ACTIVITY -
Every line of the data below is to be given again as it appears, with the images removed.

────

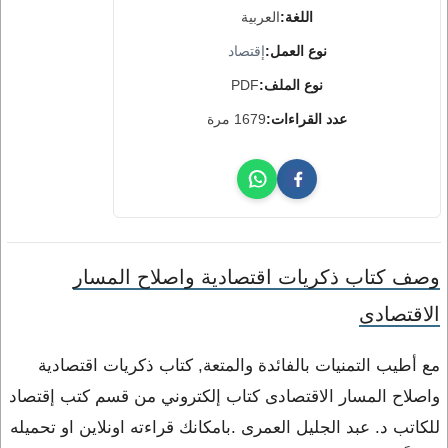
اللغة:
العربية
نوع العمل:
إقتصاد
نوع الملف:
PDF
عدد القراءات:
1679 مرة
وصف كتاب ذكريات اقتصادية واصلاح المسار
الاقتصادى
مع أطيب التمنيات بالفائدة والمتعة, كتاب ذكريات اقتصادية
واصلاح المسار الاقتصادى كتاب إلكتروني من قسم كتب إقتصاد
للكاتب د. عبد الجليل العمرى .بامكانك قراءته اونلاين او تحميله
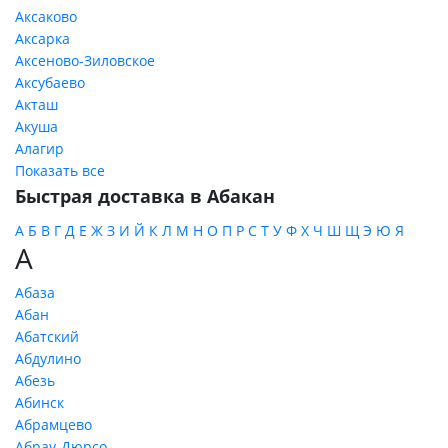
Аксаково
Аксарка
Аксеново-Зиловское
Аксубаево
Акташ
Акуша
Алагир
Показать все
Быстрая доставка в Абакан
А
Б
В
Г
Д
Е
Ж
З
И
Й
К
Л
М
Н
О
П
Р
С
Т
У
Ф
Х
Ч
Ш
Щ
Э
Ю
Я
А
Абаза
Абан
Абатский
Абдулино
Абезь
Абинск
Абрамцево
Абрау-Дюрсо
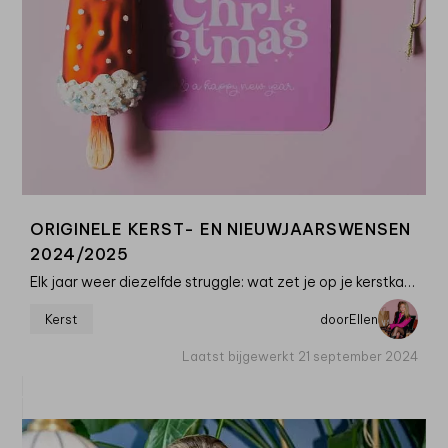
ORIGINELE KERST- EN NIEUWJAARSWENSEN
2024/2025
Elk jaar weer diezelfde struggle: wat zet je op je kerstkaart of nieuwjaarskaart? Natuurlijk wens je de ontvangers een gelukkig nieuwjaar en fijne kerstdagen toe. Maar het liefst gebruik je niet de standaard tekst
Kerst
door
Ellen
Laatst bijgewerkt 21 september 2024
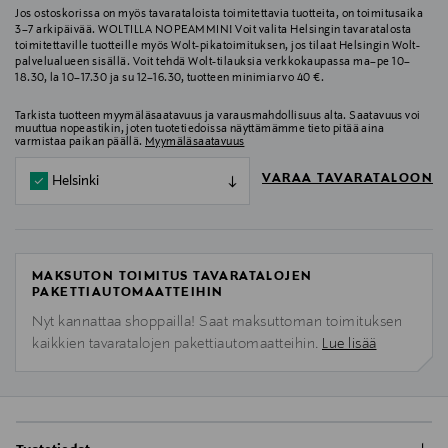
Jos ostoskorissa on myös tavarataloista toimitettavia tuotteita, on toimitusaika
3–7 arkipäivää. WOLTILLA NOPEAMMIN! Voit valita Helsingin tavaratalosta
toimitettaville tuotteille myös Wolt-pikatoimituksen, jos tilaat Helsingin Wolt-
palvelualueen sisällä. Voit tehdä Wolt-tilauksia verkkokaupassa ma–pe 10–
18.30, la 10–17.30 ja su 12–16.30, tuotteen minimiarvo 40 €.
Tarkista tuotteen myymäläsaatavuus ja varausmahdollisuus alta. Saatavuus voi
muuttua nopeastikin, joten tuotetiedoissa näyttämämme tieto pitää aina
varmistaa paikan päällä.
Myymäläsaatavuus
VARAA TAVARATALOON
Helsinki
MAKSUTON TOIMITUS TAVARATALOJEN
PAKETTIAUTOMAATTEIHIN
Nyt kannattaa shoppailla! Saat maksuttoman toimituksen
kaikkien tavaratalojen pakettiautomaatteihin.
Lue lisää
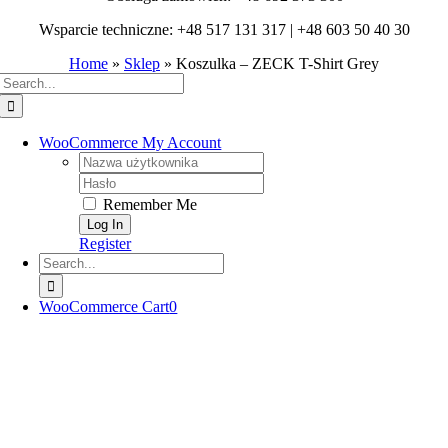
Wsparcie techniczne: +48 517 131 317 | +48 603 50 40 30
Home
»
Sklep
»
Koszulka – ZECK T-Shirt Grey
Search
for:
WooCommerce My Account
Username:
Password:
Remember Me
Register
Search
for:
WooCommerce Cart
0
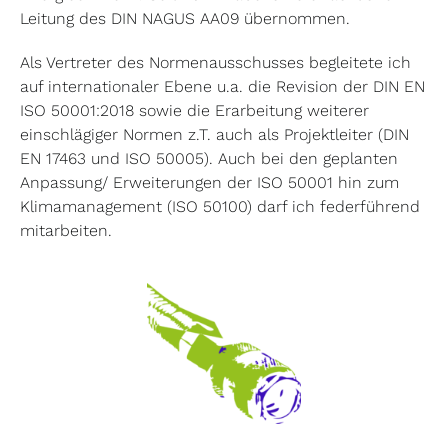
Leitung des DIN NAGUS AA09 übernommen.
Als Vertreter des Normenausschusses begleitete ich
auf internationaler Ebene u.a. die Revision der DIN EN
ISO 50001:2018 sowie die Erarbeitung weiterer
einschlägiger Normen z.T. auch als Projektleiter (DIN
EN 17463 und ISO 50005). Auch bei den geplanten
Anpassung/ Erweiterungen der ISO 50001 hin zum
Klimamanagement (ISO 50100) darf ich federführend
mitarbeiten.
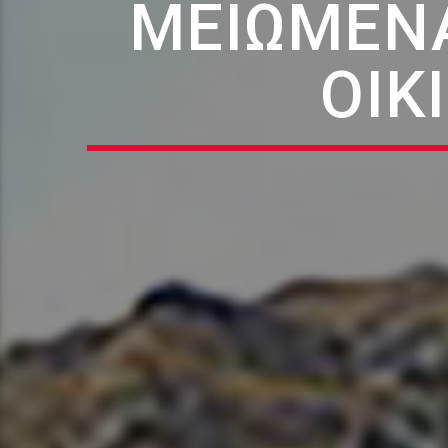
ΜΕΙΩΜΈΝΑ
ΟΙΚ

────

RESULT OF THIS TASK -
اللغة:
العربية
نوع العمل:
إقتصاد
نوع الملف:
PDF
عدد القراءات:
1679 مرة
وصف كتاب ذكريات اقتصادية واصلاح المسار
الاقتصادى
مع أطيب التمنيات بالفائدة والمتعة, كتاب ذكريات اقتصادية
واصلاح المسار الاقتصادى كتاب إلكتروني من قسم كتب إقتصاد
للكاتب د. عبد الجليل العمرى .بامكانك قراءته اونلاين او تحميله
Аксаково
Аксарка
Аксеново-Зиловское
Аксубаево
Акташ
Акуша
Алагир
Показать все
Быстрая доставка в Абакан
А
Б
В
Г
Д
Е
Ж
З
И
Й
К
Л
М
Н
О
П
Р
С
Т
У
Ф
Х
Ч
Ш
Щ
Э
Ю
Я
А
Абаза
Абан
Абатский
Абдулино
Абезь
Абинск
Абрамцево
Абрау-Дюрсо
ORIGINELE KERST- EN NIEUWJAARSWENSEN
2024/2025
Elk jaar weer diezelfde struggle: wat zet je op je kerstkaart of nieuwjaarskaart? Natuurlijk wens je de ontvangers een gelukkig nieuwjaar en fijne kerstdagen toe. Maar het liefst gebruik je niet de standaard tekst
Kerst
door
Ellen
Laatst bijgewerkt 21 september 2024
Jos ostoskorissa on myös tavarataloista toimitettavia tuotteita, on toimitusaika
3–7 arkipäivää. WOLTILLA NOPEAMMIN! Voit valita Helsingin tavaratalosta
toimitettaville tuotteille myös Wolt-pikatoimituksen, jos tilaat Helsingin Wolt-
palvelualueen sisällä. Voit tehdä Wolt-tilauksia verkkokaupassa ma–pe 10–
18.30, la 10–17.30 ja su 12–16.30, tuotteen minimiarvo 40 €.
Tarkista tuotteen myymäläsaatavuus ja varausmahdollisuus alta. Saatavuus voi
muuttua nopeastikin, joten tuotetiedoissa näyttämämme tieto pitää aina
varmistaa paikan päällä.
Myymäläsaatavuus
VARAA TAVARATALOON
Helsinki
MAKSUTON TOIMITUS TAVARATALOJEN
PAKETTIAUTOMAATTEIHIN
Nyt kannattaa shoppailla! Saat maksuttoman toimituksen
kaikkien tavaratalojen pakettiautomaatteihin.
Lue lisää
Wsparcie techniczne: +48 517 131 317 | +48 603 50 40 30
Home
»
Sklep
»
Koszulka – ZECK T-Shirt Grey
Search
for:
WooCommerce My Account
Username:
Password:
Remember Me
Register
Search
for:
WooCommerce Cart
0
Leitung des DIN NAGUS AA09 übernommen.
Als Vertreter des Normenausschusses begleitete ich
auf internationaler Ebene u.a. die Revision der DIN EN
ISO 50001:2018 sowie die Erarbeitung weiterer
einschlägiger Normen z.T. auch als Projektleiter (DIN
EN 17463 und ISO 50005). Auch bei den geplanten
Anpassung/ Erweiterungen der ISO 50001 hin zum
Klimamanagement (ISO 50100) darf ich federführend
mitarbeiten.
ΜΕΙΩΜΈΝΑ
ΟΙΚ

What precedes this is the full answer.